Roger Federer-a name which inspired generations, enthralled even geniuses and mesmerized all from a young boy in Japan to the great Andre Agassi. And yet, Roger Federer is not just a name, it’s a phenomenon, a phenomenon that goes hand in hand with tennis for a vast majority of people.
For the last year or so, tennis fans were greeted by reality, an extremely harsh reality. The reality of tennis without Federer. In his absence, there was a Djokovic juggernaut, a Rafa masterclass and a NextGen ascend, and yet none of them could fill the gaping void that the absence of Swiss maestro created.
But, all that is past now and in what will be music to ears of his fans and rivals alike, Federer has announced his return to the tour at Qatar Open and triumphantly declaring that this is not the end of his fabled tale.
“Retirement was never an option” says Roger
“I just feel like the story is not over yet… I would like to get that high of playing against the best players, playing at the biggest tournaments, winning them, hopefully, and being in the conversation,” said Federer.
The former World No. 1 will make his return at an event where he has achieved consistent success. Roger is a three-time champion in Doha with a 26-3 tournament record. Eighteen years after his tournament debut, the Basel native is excited to be back playing at the Khalifa International Tennis & Squash Complex.
“I am very happy to be back playing a tournament again. It has been a long time,” said Federer. “I never thought it was going to take this long. I came here to Qatar in 2003… for the very first time and I always enjoyed playing here… It is exciting to be back, seeing all the players again… I am looking forward to the start.”
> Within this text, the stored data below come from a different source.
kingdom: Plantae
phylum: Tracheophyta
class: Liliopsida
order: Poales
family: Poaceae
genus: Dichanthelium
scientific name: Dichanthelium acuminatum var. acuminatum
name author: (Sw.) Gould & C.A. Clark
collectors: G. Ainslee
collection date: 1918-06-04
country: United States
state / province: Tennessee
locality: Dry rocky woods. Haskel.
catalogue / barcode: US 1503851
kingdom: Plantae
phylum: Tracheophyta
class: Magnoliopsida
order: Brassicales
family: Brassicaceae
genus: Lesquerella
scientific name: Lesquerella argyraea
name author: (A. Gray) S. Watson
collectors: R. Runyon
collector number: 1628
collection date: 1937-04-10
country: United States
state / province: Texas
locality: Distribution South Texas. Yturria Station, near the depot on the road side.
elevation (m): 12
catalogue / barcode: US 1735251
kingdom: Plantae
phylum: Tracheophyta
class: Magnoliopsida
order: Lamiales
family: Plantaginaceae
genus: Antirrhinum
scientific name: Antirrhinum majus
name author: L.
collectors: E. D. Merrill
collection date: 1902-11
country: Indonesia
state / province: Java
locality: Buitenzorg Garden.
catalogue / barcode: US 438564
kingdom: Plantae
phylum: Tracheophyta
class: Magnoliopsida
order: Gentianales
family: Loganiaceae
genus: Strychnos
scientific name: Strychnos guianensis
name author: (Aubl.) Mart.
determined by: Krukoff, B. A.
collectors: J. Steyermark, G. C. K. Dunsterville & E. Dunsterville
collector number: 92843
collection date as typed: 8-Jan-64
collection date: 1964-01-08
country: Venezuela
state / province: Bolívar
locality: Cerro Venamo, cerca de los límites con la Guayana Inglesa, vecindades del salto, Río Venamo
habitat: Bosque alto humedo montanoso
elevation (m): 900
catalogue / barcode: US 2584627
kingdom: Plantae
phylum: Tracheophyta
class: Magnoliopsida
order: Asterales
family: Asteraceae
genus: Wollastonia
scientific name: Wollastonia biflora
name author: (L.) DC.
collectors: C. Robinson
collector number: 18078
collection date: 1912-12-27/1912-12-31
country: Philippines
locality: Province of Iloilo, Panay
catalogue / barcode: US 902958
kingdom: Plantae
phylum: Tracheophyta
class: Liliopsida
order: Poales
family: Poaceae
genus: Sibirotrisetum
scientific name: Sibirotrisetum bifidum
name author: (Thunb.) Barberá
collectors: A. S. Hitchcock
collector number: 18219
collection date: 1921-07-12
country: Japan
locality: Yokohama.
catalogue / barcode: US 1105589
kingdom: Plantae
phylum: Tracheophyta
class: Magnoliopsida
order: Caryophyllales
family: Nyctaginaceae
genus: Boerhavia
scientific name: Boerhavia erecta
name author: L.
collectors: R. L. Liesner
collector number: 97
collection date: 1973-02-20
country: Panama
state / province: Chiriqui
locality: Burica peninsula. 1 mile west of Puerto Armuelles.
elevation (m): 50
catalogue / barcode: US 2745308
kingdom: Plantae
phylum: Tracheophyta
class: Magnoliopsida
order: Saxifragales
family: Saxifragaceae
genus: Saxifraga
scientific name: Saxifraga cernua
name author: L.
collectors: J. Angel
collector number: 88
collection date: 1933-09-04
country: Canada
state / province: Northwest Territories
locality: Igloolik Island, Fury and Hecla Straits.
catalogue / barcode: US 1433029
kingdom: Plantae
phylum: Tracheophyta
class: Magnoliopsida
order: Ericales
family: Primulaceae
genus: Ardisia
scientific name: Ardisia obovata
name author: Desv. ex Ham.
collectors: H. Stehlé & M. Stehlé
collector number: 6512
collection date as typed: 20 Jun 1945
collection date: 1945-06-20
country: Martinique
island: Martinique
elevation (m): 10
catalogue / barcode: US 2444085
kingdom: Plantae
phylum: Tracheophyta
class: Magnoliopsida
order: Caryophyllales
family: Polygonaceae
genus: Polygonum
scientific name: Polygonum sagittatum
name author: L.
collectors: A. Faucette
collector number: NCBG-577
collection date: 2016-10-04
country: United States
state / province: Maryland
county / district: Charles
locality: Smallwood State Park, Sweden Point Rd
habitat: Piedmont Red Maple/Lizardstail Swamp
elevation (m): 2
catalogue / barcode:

Federer said that the complications that followed his knee surgery motivated him to get back in form.
“I feel there is still something — retirement was never really on the cards. I don’t mind doing rehab.“
On Nadal and Djokovic-
On his rivalry with Rafael Nadal and Djokovic, who this week overtakes his record of 310 weeks as world number one in men’s tennis, Federer said “it’s a great debate to have”.
“I think what Novak and Rafa have done of late is extraordinary – they’re not 25 either,” he said with a smile.
“Novak did it in Australia, Rafa did it at The French — they seem at their peak which is great for tennis and for the debate.
My concern is my own health, my own game (more) than the record.”Roger concluded.